Banana Blossom/Flower Stir Fry (Kesel Muwa / Vazhaipoo Poriyal)

Have you ever had a banana blossom? Try this spicy stir-fry with your rice and curry. You might even get addicted to it.

Course Side Dish, vegan, vegetarian
Prep Time 10 minutes
Cook Time 25 minutes
Total Time 35 minutes
Servings 2 -3 Servings
Author Fazna Irfan

Ingredients

  • 2-2.5 tbsp Olive oil
  • 2 Sun-dried chillies
  • 5-10 Curry leaves
  • 1/2 tsp Mustard seed
  • piece Pandan optional
  • 1 medium-size Onion chopped/thinly sliced
  • 1/2 medium-size Tomato diced small
  • 1 tsp Chili flakes
  • 1/2 tsp Turmeric powder
  • 1/2 tsp Chili powder
  • 1 tbs Maldive fish optional
  • 1/2 Banana blossom (1 cup) chopped and soaked in salt water

Instructions

  1. Start with peeling the first and second layers of dried petals of the banana blossom until you reach the soft pedal. 


  2. Chop the rest of the blossom thinly (if using half, cling wrap the other half and leave it in the refrigerator for another day). Soak them in a bowl of salty water for a few minutes to reduce the bitterness.

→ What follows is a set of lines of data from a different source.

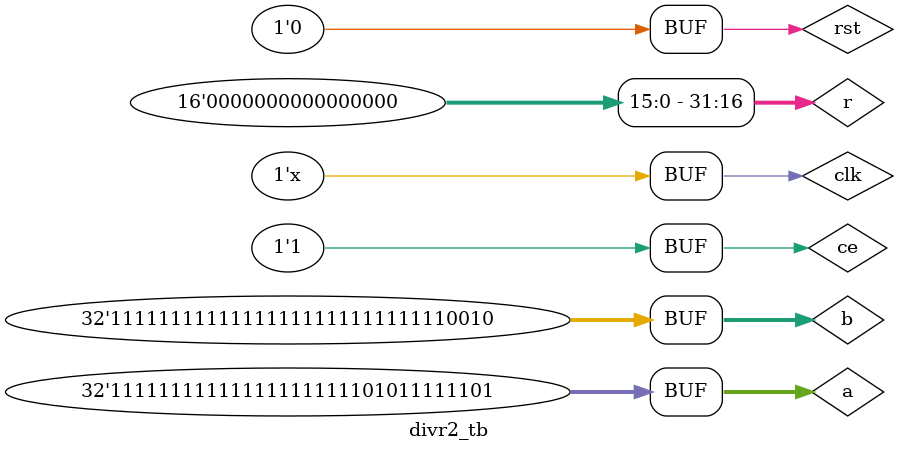
<source format=sv>

module divr2(rst, clk, ce, ld, su, ri, a, b, i, q, r, divByZero, done);
parameter WID = 32;
parameter IDLE = 3'd0;
parameter DIV = 3'd1;
parameter SGN = 3'd2;
input rst;
input clk;
input ce;				// clock enable
input ld;				// pulse to initiate divide
input su;				// 1=signed or 0=unsigned
input ri;				// port: 1=register  or 0=immediate
input [WID-1:0] a;		// dividend
input [WID/2-1:0] b;	// divisor: register port input
input [WID/2-1:0] i;	// divisor: immediate value port input
output [WID-1:0] q;		// quotient
output [WID/2-1:0] r;	// remainder
output divByZero;
output done;			// =1 if divide is finished
localparam DMSB = WID-1;

reg [7:0] cnt;			// iteration count

reg [1:0] ad;
reg [WID/2:0] r0;
reg [WID-1:0] q0;
reg [WID-1:0] aa;
reg [WID/2-1:0] bb;
reg [WID-1:0] q;
reg [WID/2-1:0] r;

wire b0 = bb <= r0[WID/2-1:0];
wire [WID/2:0] dif = r0[WID/2-1:0] - bb;
reg [2:0] state;
reg divByZero;

always_ff @(posedge clk)
if (rst) begin
	cnt <= 8'd0;
	state <= IDLE;
	divByZero <= 1'b0;
	q <= {WID{1'b0}};
	r <= {WID/2{1'b0}};
	r0 <= {WID/2+1{1'b0}};
	q0 <= {WID{1'b0}};
end
else if (ce) begin
	if (ld) begin
		state <= DIV;
		cnt <= 8'd0;
		r0 <= {WID/2+1{1'b0}};
		if (su) begin
			q0 <= a[WID-1] ? -a : a;
			bb <= ri ? (b[WID/2-1] ? -b : b) : (i[WID/2-1] ? -i : i);
		end
		else begin
			q0 <= a;
			bb <= ri ? b : i;
		end
		divByZero <= b=={WID/2{1'b0}};
		if (b=={WID/2{1'b0}}) begin
			q <= {WID-1{1'b1}};
			state <= IDLE;
		end
	end
case(state)
IDLE:	;
DIV:
	if (cnt <= WID) begin
		cnt <= cnt + 8'd1;
		q0[0] <= b0;//~dif[WID/2-1];
		q0[WID-1:1] <= q0[WID-2:0];
		r0[0] <= q0[WID-1];
		if (b0)
			r0[WID/2:1] <= dif[WID/2-1:0];
		else
			r0[WID/2:1] <= r0  [WID/2-1:0];
	end
	else
		state <= SGN;
SGN:
	begin
		if (a[WID-1]^b[WID/2-1] && su)
			q <= -q0;
		else
			q <= q0;
		if (a[WID-1] & su)
			r <= -r0[WID/2:1];
		else
			r <= r0[WID/2:1];
		state <= IDLE;
	end
default:
	state <= IDLE;
endcase
end

assign done = state==IDLE;

endmodule


module divr2_tb();

reg rst;
reg clk;
reg ld;
reg [6:0] cnt;

wire ce = 1'b1;
wire [31:0] a = -32'd1283;
wire [31:0] b = -32'd14;
wire [31:0] q;
wire [31:0] r;
wire done;

initial begin
	clk = 1;
	rst = 0;
	#100 rst = 1;
	#100 rst = 0;
end

always #10 clk = ~clk;	//  50 MHz

always_ff @(posedge clk)
	if (rst)
		cnt <= 0;
	else begin
		ld <= 0;
		cnt <= cnt + 1;
		if (cnt == 3)
			ld <= 1;
		$display("ld=%b q=%h r=%h done=%b", ld, q, r, done);
	end


divr2 divu0(.rst(rst), .clk(clk), .ce(ce), .ld(ld), .su(1'b1), .ri(1'b0), .a(a), .b(b), .i(b), .q(q), .r(r), .divByZero(), .done(done) );

endmodule




</source>
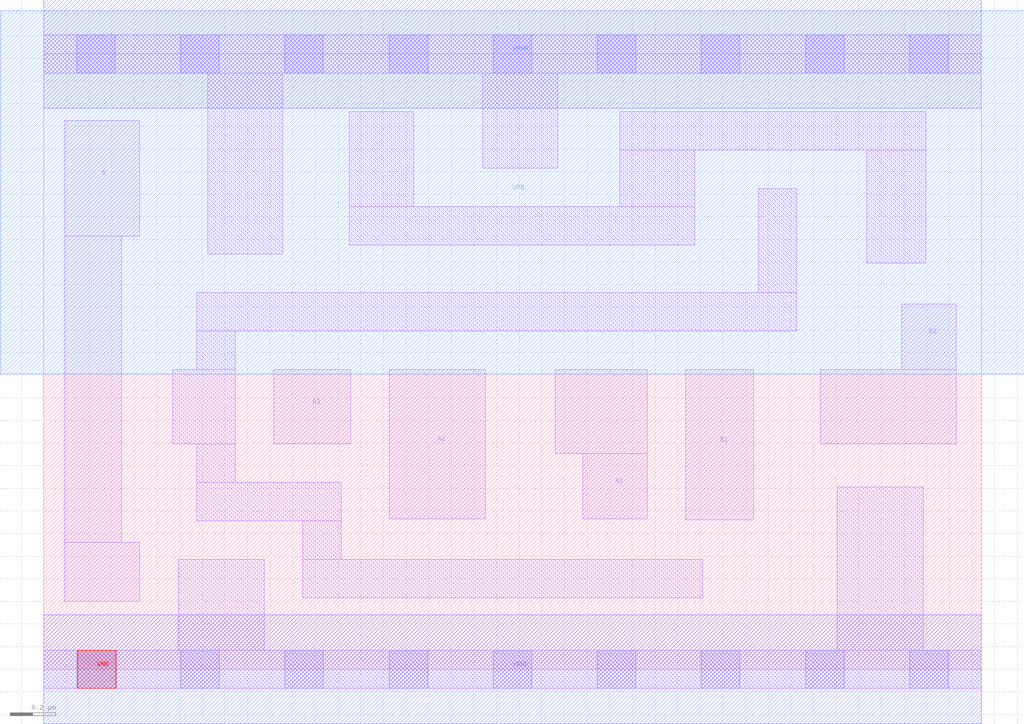
<source format=lef>
# Copyright 2020 The SkyWater PDK Authors
#
# Licensed under the Apache License, Version 2.0 (the "License");
# you may not use this file except in compliance with the License.
# You may obtain a copy of the License at
#
#     https://www.apache.org/licenses/LICENSE-2.0
#
# Unless required by applicable law or agreed to in writing, software
# distributed under the License is distributed on an "AS IS" BASIS,
# WITHOUT WARRANTIES OR CONDITIONS OF ANY KIND, either express or implied.
# See the License for the specific language governing permissions and
# limitations under the License.
#
# SPDX-License-Identifier: Apache-2.0

VERSION 5.7 ;
  NOWIREEXTENSIONATPIN ON ;
  DIVIDERCHAR "/" ;
  BUSBITCHARS "[]" ;
PROPERTYDEFINITIONS
  MACRO maskLayoutSubType STRING ;
  MACRO prCellType STRING ;
  MACRO originalViewName STRING ;
END PROPERTYDEFINITIONS
MACRO sky130_fd_sc_hdll__a32o_1
  CLASS CORE ;
  FOREIGN sky130_fd_sc_hdll__a32o_1 ;
  ORIGIN  0.000000  0.000000 ;
  SIZE  4.140000 BY  2.720000 ;
  SYMMETRY X Y R90 ;
  SITE unithd ;
  PIN A1
    ANTENNAGATEAREA  0.277500 ;
    DIRECTION INPUT ;
    USE SIGNAL ;
    PORT
      LAYER li1 ;
        RECT 2.260000 0.955000 2.665000 1.325000 ;
        RECT 2.380000 0.665000 2.665000 0.955000 ;
    END
  END A1
  PIN A2
    ANTENNAGATEAREA  0.277500 ;
    DIRECTION INPUT ;
    USE SIGNAL ;
    PORT
      LAYER li1 ;
        RECT 1.525000 0.665000 1.950000 1.325000 ;
    END
  END A2
  PIN A3
    ANTENNAGATEAREA  0.277500 ;
    DIRECTION INPUT ;
    USE SIGNAL ;
    PORT
      LAYER li1 ;
        RECT 1.015000 0.995000 1.355000 1.325000 ;
    END
  END A3
  PIN B1
    ANTENNAGATEAREA  0.277500 ;
    DIRECTION INPUT ;
    USE SIGNAL ;
    PORT
      LAYER li1 ;
        RECT 2.835000 0.660000 3.135000 1.325000 ;
    END
  END B1
  PIN B2
    ANTENNAGATEAREA  0.277500 ;
    DIRECTION INPUT ;
    USE SIGNAL ;
    PORT
      LAYER li1 ;
        RECT 3.430000 0.995000 4.030000 1.325000 ;
        RECT 3.790000 1.325000 4.030000 1.615000 ;
    END
  END B2
  PIN X
    ANTENNADIFFAREA  0.554500 ;
    DIRECTION OUTPUT ;
    USE SIGNAL ;
    PORT
      LAYER li1 ;
        RECT 0.090000 0.300000 0.425000 0.560000 ;
        RECT 0.090000 0.560000 0.345000 1.915000 ;
        RECT 0.090000 1.915000 0.425000 2.425000 ;
    END
  END X
  PIN VGND
    DIRECTION INOUT ;
    USE GROUND ;
    PORT
      LAYER met1 ;
        RECT 0.000000 -0.240000 4.140000 0.240000 ;
    END
  END VGND
  PIN VNB
    DIRECTION INOUT ;
    USE GROUND ;
    PORT
      LAYER pwell ;
        RECT 0.150000 -0.085000 0.320000 0.085000 ;
    END
  END VNB
  PIN VPB
    DIRECTION INOUT ;
    USE POWER ;
    PORT
      LAYER nwell ;
        RECT -0.190000 1.305000 4.330000 2.910000 ;
    END
  END VPB
  PIN VPWR
    DIRECTION INOUT ;
    USE POWER ;
    PORT
      LAYER met1 ;
        RECT 0.000000 2.480000 4.140000 2.960000 ;
    END
  END VPWR
  OBS
    LAYER li1 ;
      RECT 0.000000 -0.085000 4.140000 0.085000 ;
      RECT 0.000000  2.635000 4.140000 2.805000 ;
      RECT 0.570000  0.995000 0.845000 1.325000 ;
      RECT 0.595000  0.085000 0.975000 0.485000 ;
      RECT 0.675000  0.655000 1.315000 0.825000 ;
      RECT 0.675000  0.825000 0.845000 0.995000 ;
      RECT 0.675000  1.325000 0.845000 1.495000 ;
      RECT 0.675000  1.495000 3.325000 1.665000 ;
      RECT 0.725000  1.835000 1.055000 2.635000 ;
      RECT 1.145000  0.315000 2.910000 0.485000 ;
      RECT 1.145000  0.485000 1.315000 0.655000 ;
      RECT 1.350000  1.875000 2.875000 2.045000 ;
      RECT 1.350000  2.045000 1.635000 2.465000 ;
      RECT 1.940000  2.215000 2.270000 2.635000 ;
      RECT 2.545000  2.045000 2.875000 2.295000 ;
      RECT 2.545000  2.295000 3.895000 2.465000 ;
      RECT 3.155000  1.665000 3.325000 2.125000 ;
      RECT 3.505000  0.085000 3.885000 0.805000 ;
      RECT 3.635000  1.795000 3.895000 2.295000 ;
    LAYER mcon ;
      RECT 0.145000 -0.085000 0.315000 0.085000 ;
      RECT 0.145000  2.635000 0.315000 2.805000 ;
      RECT 0.605000 -0.085000 0.775000 0.085000 ;
      RECT 0.605000  2.635000 0.775000 2.805000 ;
      RECT 1.065000 -0.085000 1.235000 0.085000 ;
      RECT 1.065000  2.635000 1.235000 2.805000 ;
      RECT 1.525000 -0.085000 1.695000 0.085000 ;
      RECT 1.525000  2.635000 1.695000 2.805000 ;
      RECT 1.985000 -0.085000 2.155000 0.085000 ;
      RECT 1.985000  2.635000 2.155000 2.805000 ;
      RECT 2.445000 -0.085000 2.615000 0.085000 ;
      RECT 2.445000  2.635000 2.615000 2.805000 ;
      RECT 2.905000 -0.085000 3.075000 0.085000 ;
      RECT 2.905000  2.635000 3.075000 2.805000 ;
      RECT 3.365000 -0.085000 3.535000 0.085000 ;
      RECT 3.365000  2.635000 3.535000 2.805000 ;
      RECT 3.825000 -0.085000 3.995000 0.085000 ;
      RECT 3.825000  2.635000 3.995000 2.805000 ;
  END
  PROPERTY maskLayoutSubType "abstract" ;
  PROPERTY prCellType "standard" ;
  PROPERTY originalViewName "layout" ;
END sky130_fd_sc_hdll__a32o_1
END LIBRARY

</source>
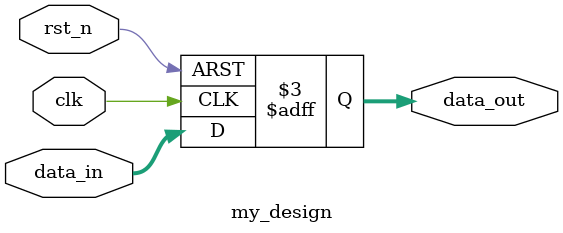
<source format=sv>
module my_design (
    input  logic clk,
    input  logic rst_n,
    input  logic [7:0] data_in,
    output logic [7:0] data_out
);


    always_ff @(posedge clk or negedge rst_n) begin
        if (!rst_n)
            data_out <= 8'h00;
        else
            data_out <= data_in;
    end

endmodule
</source>
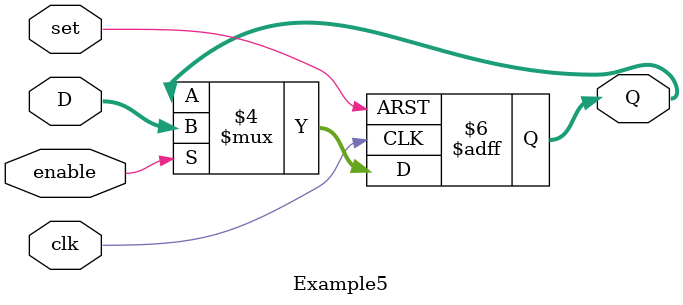
<source format=v>
`timescale 1ns / 1ps


module Example5(Q, D, clk, set, enable);
output [3:0]Q;
input [3:0]D; 
input clk, set, enable;       
reg [3:0]Q;
always@(posedge clk or posedge set)   // Change on negative edge always 

begin
if(set==1'b1)
Q <= 4'b1111;
else if(enable==1'b1)
Q <= D;   
   
end
endmodule

</source>
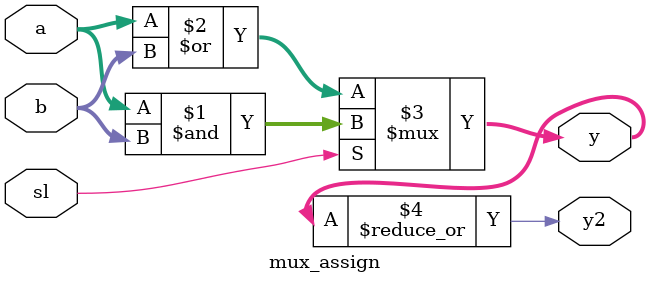
<source format=v>


module     mux_assign  
(
    a, b,
    sl,
    y,
     y2
) ;
input    [7:0]	a, b;
input		sl;
output 	[7:0]	y;
output y2;

assign #1 y = (sl) ? a & b: a| b;

assign y2=|y;

endmodule



</source>
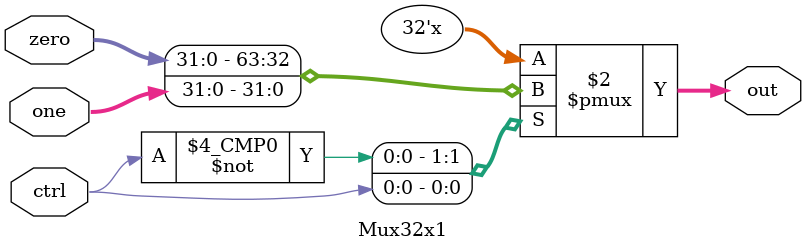
<source format=v>
`timescale 1ns / 1ps


module Mux32x1(
    input [31:0] zero,
    input [31:0] one,
    input ctrl,
    output reg [31:0] out
    );
    always @(zero or one or ctrl) begin
    case(ctrl)
    1'b0: out <= zero;
    1'b1: out <= one;
    //default: $display("Error in Mux32x1");
    endcase
    end
endmodule

</source>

  3. On medium heat, use a saucepan or pot to add the olive oil, sun-dried chillies, curry leaves, and mustard seeds. 


  4. Mix it a few seconds before adding the sliced onions, diced tomatoes, and the pandan piece. Mix well then let the onions cook for about 5 minutes with or without the lids.


  5. Mx often and add a half tablespoon of oil and lower the heat only if needed (only when the onions are burning the bottom or if it seems like dry and smoking up, otherwise oil is not needed). 


  6. Add the chilli flakes, chilli powder, and turmeric powder. Let it cook for 5 more minutes. 


  7. Drain the salt water off from the banana blossom. Then throw in the maldive fish (optional) as well as the chopped banana blossoms into the pot. 


  8. Mix them all well and let it cook for 10 minutes. When it is done you can serve this delicious vegetable with white rice and curry.